Vous voyez le tableau !

Concerts, La Scène, Musique symphonique

Toulouse. Halle aux Grains. 23-V-2006. Ludwig van Beethoven (1770-1827)  : Ouverture de Coriolan op. 62 ; Concerto pour piano n°2 en si bémol majeur op. 19  ; Modeste Moussorgski (1839-1881) : Tableaux d’une exposition (orchestration de Maurice Ravel) ; la Khovanchtchina, prélude. Nicholas Angelich, piano ; Orchestre National du Capitole, direction : Tugan Sokhiev.

dirige Moussorgski

Scripta manent, hélas. La tâche du critique de bonne foi est souvent difficile, vous le savez, et s’il lui est parfois nécessaire de nuancer ses avis, ne l’accusez pas pour autant de palinodie. n’avait que modérément séduit, il y a quelques jours à peine, dans Dvorák, et voilà que son Moussorgski effacerait toute réticence. S’ajoute alors, à la nécessaire remise en cause d’un avis – à peine – antérieur, la crainte d’être accusé de tomber dans le cliché ethnique le plus éhonté, en écrivant qu’un chef russe se montre bien plus satisfaisant lorsqu’il dirige « dans son arbre généalogique ».

Et pourtant, quels Tableaux ! Tugan Sokhiev articule son interprétation autour de quelques moments forts – Bydlo ; Goldenberg et Schmuyle – qui conduisent inexorablement à l’apothéose finale de la Grande Porte de Kiev. Si tout n’est pas parfait techniquement dans cette vision – certains tempos plutôt rapides semblent déstabiliser les musiciens et engendrer une sorte de flottement rythmique, comme si les groupes, parfois, peinaient à s’installer dans le tempo -, cet inconfort génère justement dans les passages les plus dramatiques, une tension croissante si intelligemment menée qu’on peine à la croire fortuite ou due à un manque de préparation technique. Le fait de ne jamais se sentir « assis » dans la pulsation contribue fortement à l’exaltation étonnante qui gagne peu à peu ces Tableaux. S’ajoute à cela un sens des timbres et de la gradation dynamique décidemment hors pair avec, par exemple, un pupitre de trompettes à la couleur rare, percutant et précis comme jamais, et des cordes larges et chaleureuses. L’explosion finale de La Grande Porte de Kiev a quelque chose de tétanisant, mélange d’enthousiasme et de souffle panique. Le prélude de la Khovanchtchina donné en bis témoigne des mêmes qualités, avec de plus un lyrisme soutenu qui semble faire parfois défaut au chef dans d’autres répertoires.
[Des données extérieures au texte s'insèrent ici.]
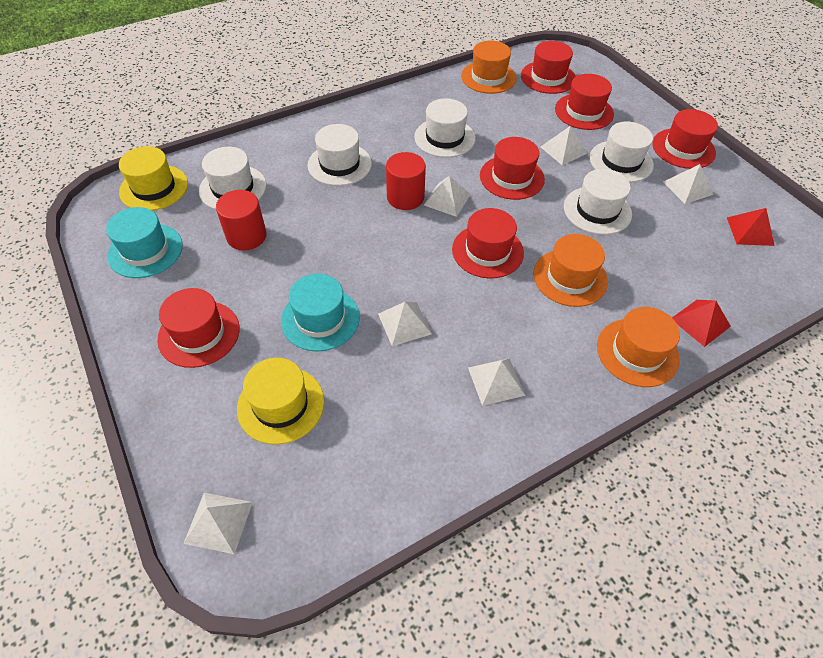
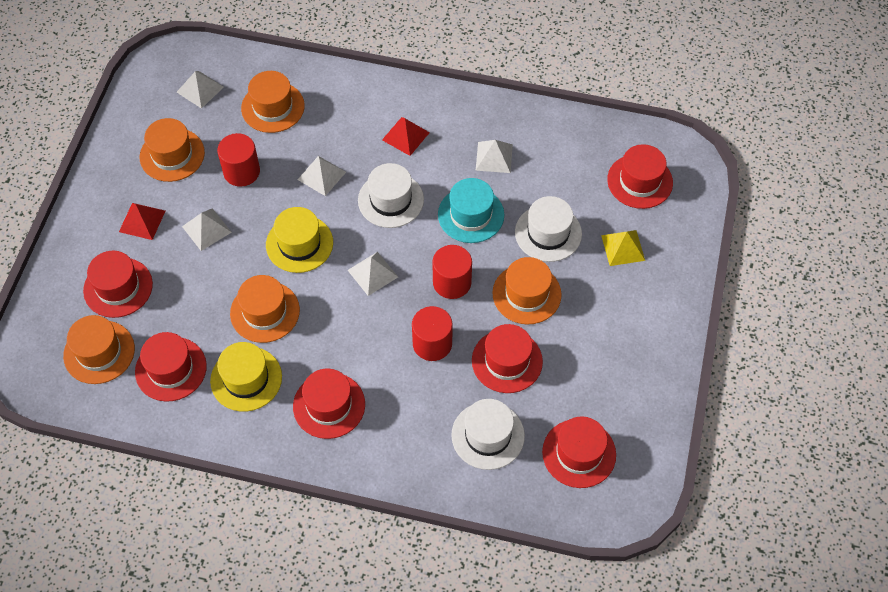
orange hat: 3 -> 5
red cylinder: 2 -> 3
turquoise hat: 2 -> 1
white hat: 5 -> 3
white pyramid: 6 -> 5
yellow pyramid: 0 -> 1

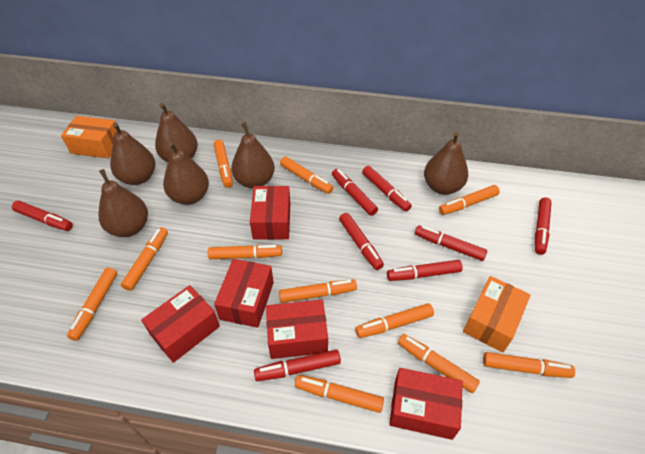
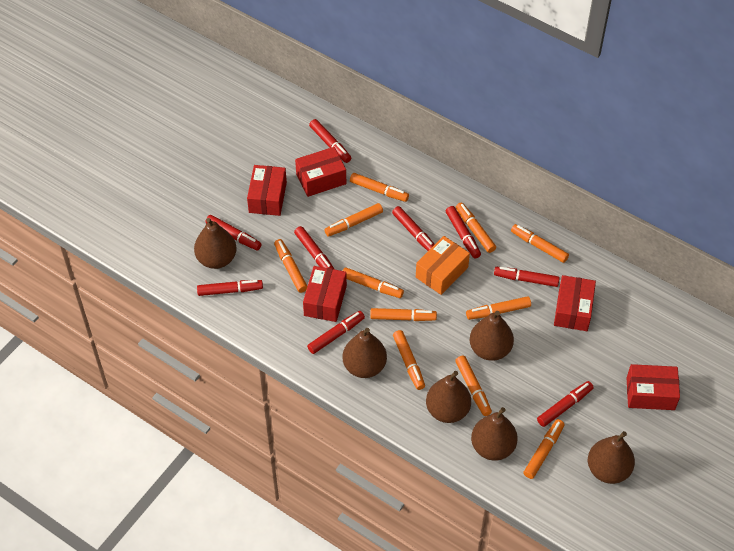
orange box: 2 -> 1
red marker: 8 -> 9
Un enregistrement de ces Tableaux couplé à la Symphonie n°5 de Tchaïkovski est prévu chez Naïve. Face à une concurrence pléthorique, on n’aurait a priori pas parié un kopeck sur ce disque. Au vu de ce concert passionnant, ce pourrait pourtant être l’une des versions « qui comptent », et sa sortie est attendue avec impatience.
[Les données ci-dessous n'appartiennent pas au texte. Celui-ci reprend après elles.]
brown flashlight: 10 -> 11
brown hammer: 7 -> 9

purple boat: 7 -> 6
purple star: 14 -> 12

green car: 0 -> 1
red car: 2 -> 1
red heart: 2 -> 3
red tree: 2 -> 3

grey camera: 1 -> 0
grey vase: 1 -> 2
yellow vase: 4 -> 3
À l’origine, était prévue en première partie une version de concert du Mariage de Moussorgski, opéra en un acte (inachevé), remplacée pour une raison inconnue et sans aucune logique par deux œuvres de Beethoven. Ce Beethoven granitique et sans concession, à l’emprise jamais relâchée, ne laisse guère de répit à l’auditeur. Efficace sans doute, et d’un impact certain, mais l’accentuation très marquée manque parfois de subtilité. Coriolan atteint d’ailleurs vite à une sorte de saturation dramatique : on souhaiterait que les épisodes moins rythmiques témoignent d’un peu plus d’humanité. Dans ce cadre rigoureux, le pianiste musarde, s’amuse, détaille telle phrase, s’arrête un instant. Il n’y a guère que dans le Rondo final du Concerto que Tugan Sokhiev s’abandonne un peu. Par contre, l’Adagio en 3/4, joué Largo et battu à la croche, s’étire dans une sorte de temps suspendu, hors de toute pulsation, et devient proprement interminable, sans cohérence avec les deux mouvements qui l’encadrent, plutôt rapides. Mais on oublie bien vite tout cela avec ces Tableaux explosifs et enflammés.